# TASK TO COMPLETE
Copy every line of the data exactly, keeping out any picture.

# EXERCISE INPUT
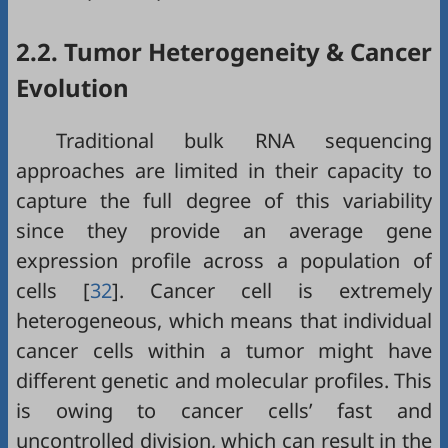
2.2. Tumor Heterogeneity & Cancer
Evolution
Traditional bulk RNA sequencing
approaches are limited in their capacity to
capture the full degree of this variability
since they provide an average gene
expression profile across a population of
cells [
32
]. Cancer cell is extremely
heterogeneous, which means that individual
cancer cells within a tumor might have
different genetic and molecular profiles. This
is owing to cancer cells’ fast and
uncontrolled division, which can result in the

# EXPECTED ANSWER
2.2. Tumor Heterogeneity & Cancer
Evolution
Traditional bulk RNA sequencing
approaches are limited in their capacity to
capture the full degree of this variability
since they provide an average gene
expression profile across a population of
cells [
32
]. Cancer cell is extremely
heterogeneous, which means that individual
cancer cells within a tumor might have
different genetic and molecular profiles. This
is owing to cancer cells’ fast and
uncontrolled division, which can result in the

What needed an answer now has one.